WHAT IS EXPECTED
An exact transcription of all the data is required, with every image removed.

DATA EXCERPT
_ _ _ _ _ _ _

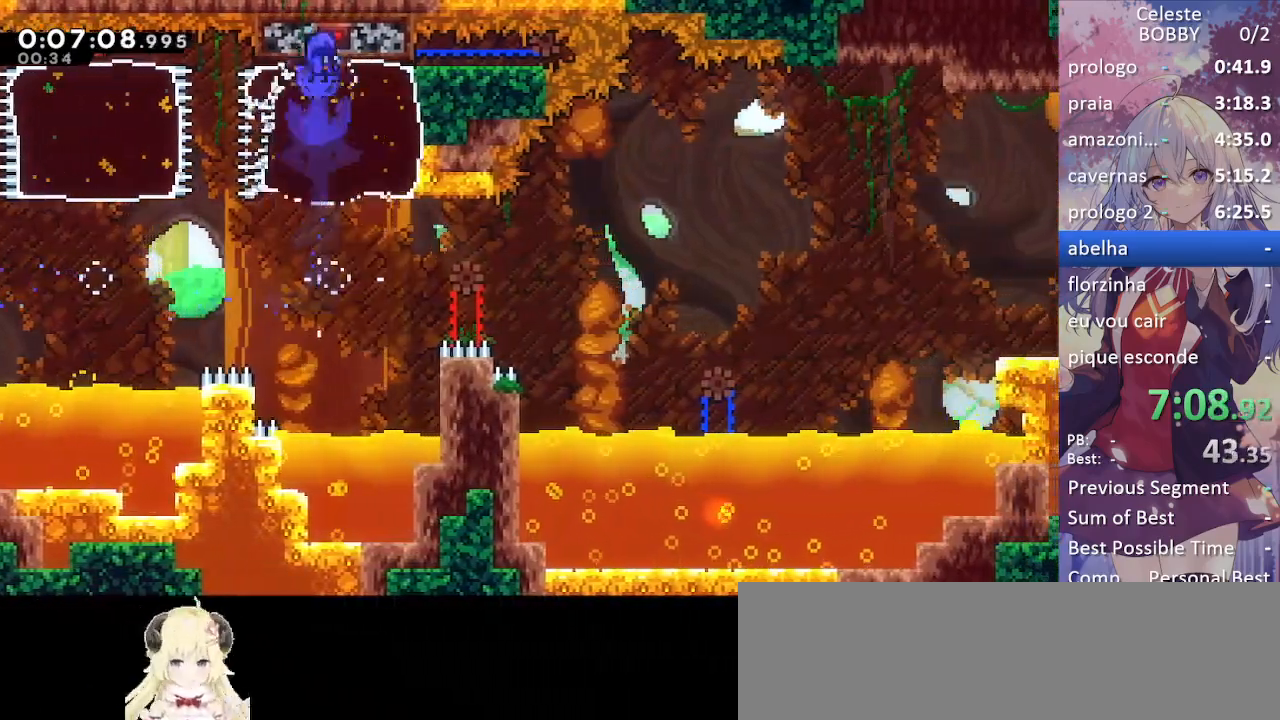
{"keys": ["dash", "grab", "right"], "events": [[400, "dash", "down"], [450, "grab", "down"]]}
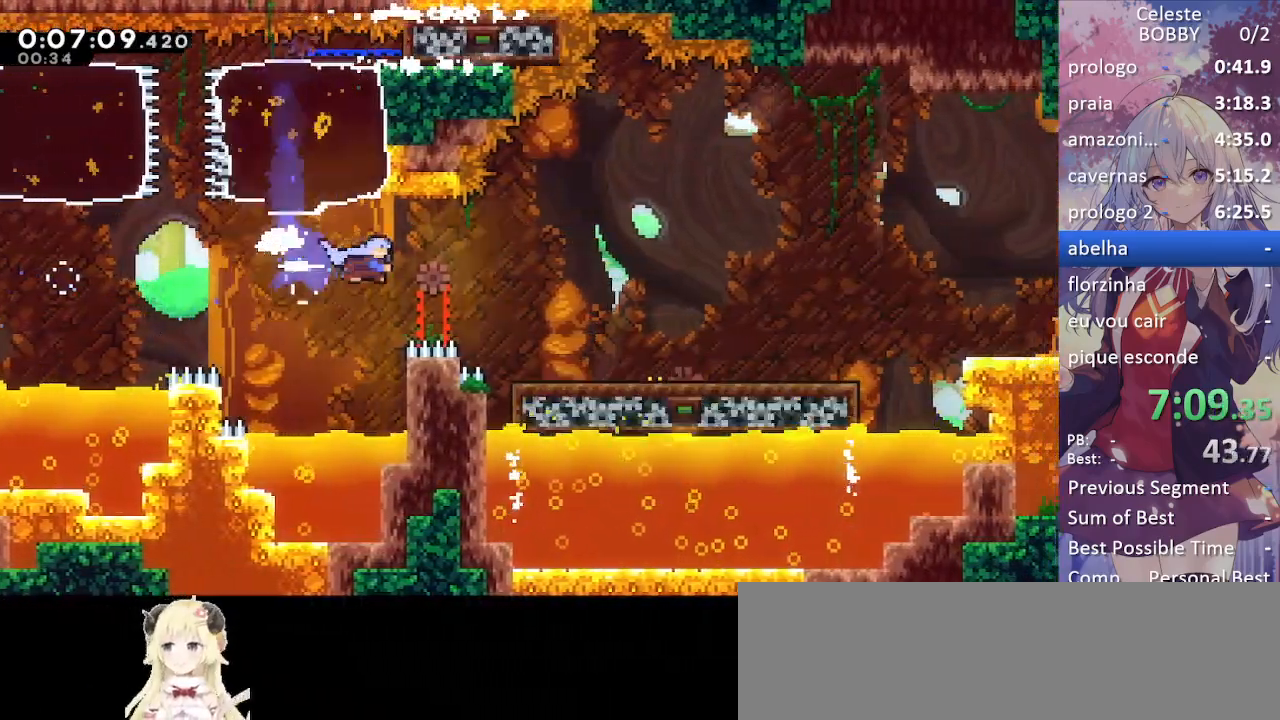
{"keys": ["grab", "right"], "events": [[83, "dash", "up"], [350, "right", "up"], [500, "right", "down"]]}
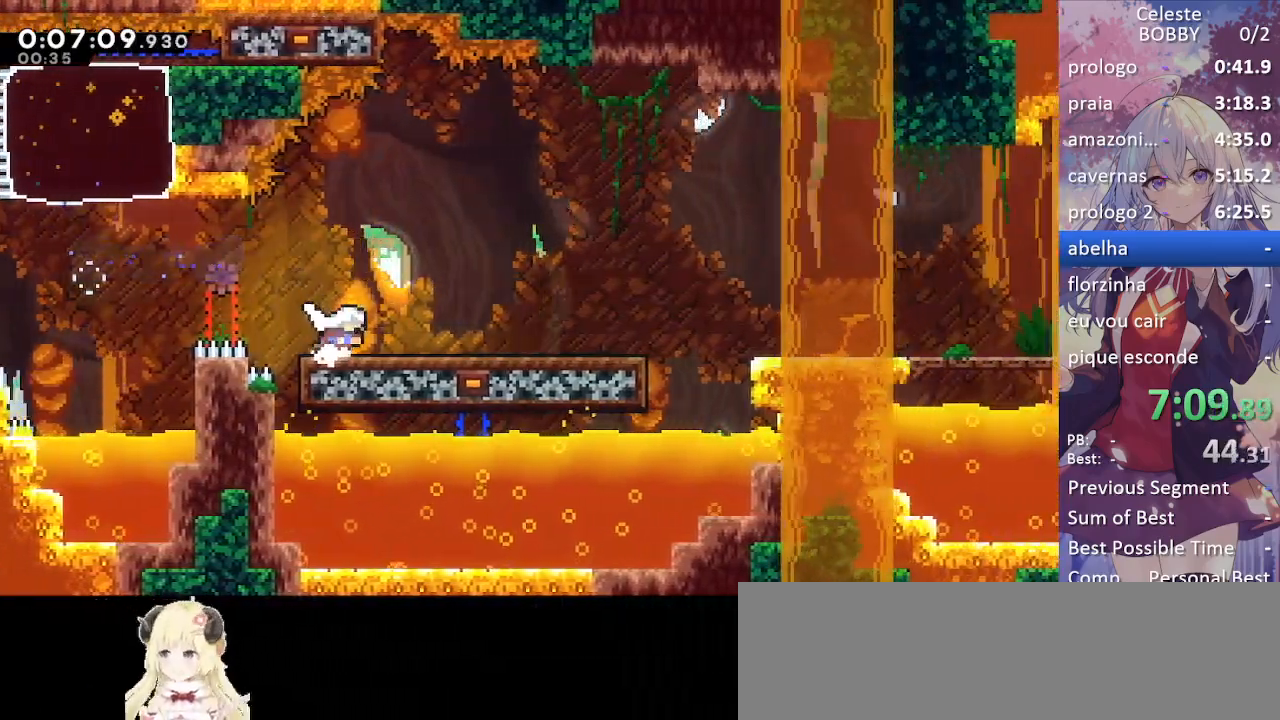
{"keys": ["grab", "right"], "events": [[50, "demo", "down"], [50, "jump", "down"], [133, "demo", "up"], [133, "jump", "up"], [283, "jump", "down"], [383, "jump", "up"]]}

_ _ _ _ _ _ _

EXERCISE OUTPUT
{"keys": ["dash", "grab", "right"], "events": [[400, "dash", "down"], [450, "grab", "down"]]}
{"keys": ["grab", "right"], "events": [[83, "dash", "up"], [350, "right", "up"], [500, "right", "down"]]}
{"keys": ["grab", "right"], "events": [[50, "demo", "down"], [50, "jump", "down"], [133, "demo", "up"], [133, "jump", "up"], [283, "jump", "down"], [383, "jump", "up"]]}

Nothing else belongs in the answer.